When a Nobel Peace Prize winner goes to war little more than a year after receiving the world’s most prestigious honor, it may come as a shock. But when Ethiopian Prime Minister Abiy Ahmed, who won the prize in 2019, announced last week that he was launching a military offensive against one of his country’s ethnic regions, the news didn’t surprise close observers.
Despite the sudden outbreak of large-scale fighting between federal forces and the heavily armed Tigray regional government, tensions had been building steadily since Abiy became prime minister in 2018 and later dissolved Ethiopia’s ruling coalition, which included the Tigray People’s Liberation Front and three other ethnically defined regional parties. The TPLF refused to join the new national party that Abiy formed to replace the ruling coalition, so it was left out of power after having dominated the national government since 1991, when Mengistu Haile Mariam’s military dictatorship was toppled.
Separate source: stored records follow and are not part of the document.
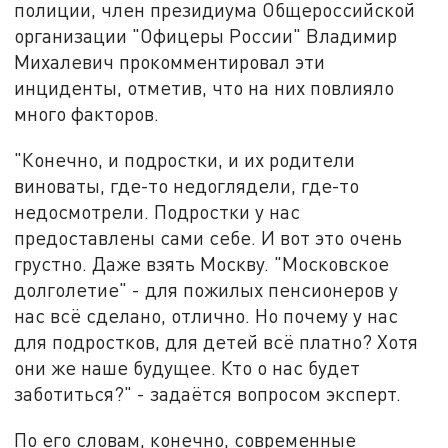
полиции, член президиума Общероссийской
организации "Офицеры России" Владимир
Михалевич прокомментировал эти
инциденты, отметив, что на них повлияло
много факторов.
"Конечно, и подростки, и их родители
виноваты, где-то недоглядели, где-то
недосмотрели. Подростки у нас
предоставлены сами себе. И вот это очень
грустно. Даже взять Москву. "Московское
долголетие" - для пожилых пенсионеров у
нас всё сделано, отлично. Но почему у нас
для подростков, для детей всё платно? Хотя
они же наше будущее. Кто о нас будет
заботиться?" - задаётся вопросом эксперт.
По его словам, конечно, современные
Abiy had outmaneuvered the TPLF, but the party continued to rule the Tigray region. The other reforms Abiy enacted immediately after taking office were transformative, and were greeted with euphoria by most Ethiopians and the international community. He welcomed back exiled opposition leaders, reached a peace agreement with neighboring Eritrea and vowed to build a strong, lasting democracy in Ethiopia.